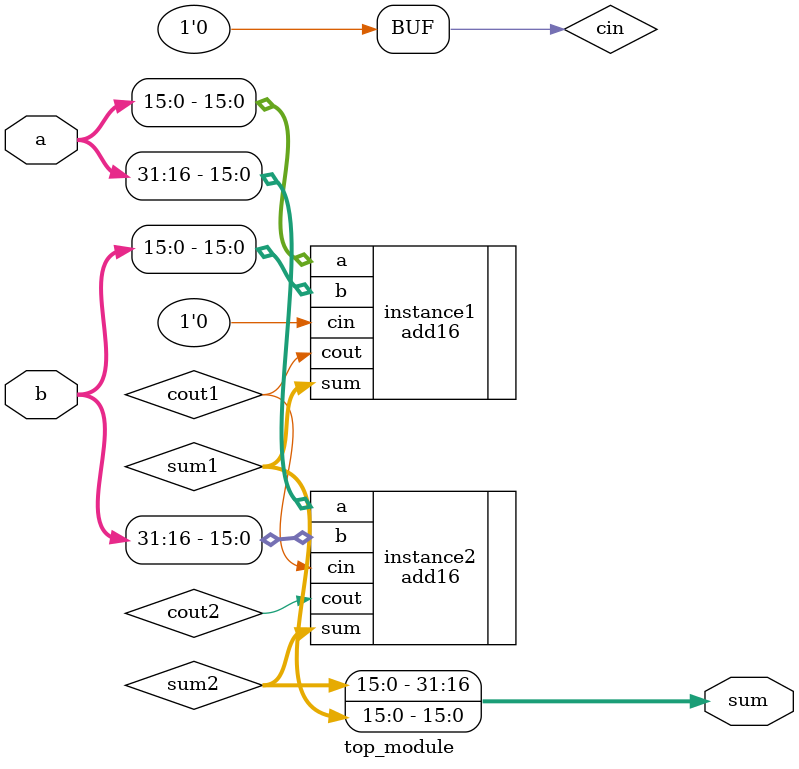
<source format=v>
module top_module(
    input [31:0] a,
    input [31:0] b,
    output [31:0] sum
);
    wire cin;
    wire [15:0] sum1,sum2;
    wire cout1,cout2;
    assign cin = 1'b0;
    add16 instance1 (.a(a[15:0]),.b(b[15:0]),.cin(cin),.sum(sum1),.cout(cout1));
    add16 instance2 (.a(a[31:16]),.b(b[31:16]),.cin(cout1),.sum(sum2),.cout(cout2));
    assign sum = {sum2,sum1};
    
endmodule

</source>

**Try it**
Nothing before the line holding "assign cin = 1'b0;" belongs in the answer. Repeat that line and the rest of the listing exactly.

**Task response**
    assign cin = 1'b0;
    add16 instance1 (.a(a[15:0]),.b(b[15:0]),.cin(cin),.sum(sum1),.cout(cout1));
    add16 instance2 (.a(a[31:16]),.b(b[31:16]),.cin(cout1),.sum(sum2),.cout(cout2));
    assign sum = {sum2,sum1};
    
endmodule

</source>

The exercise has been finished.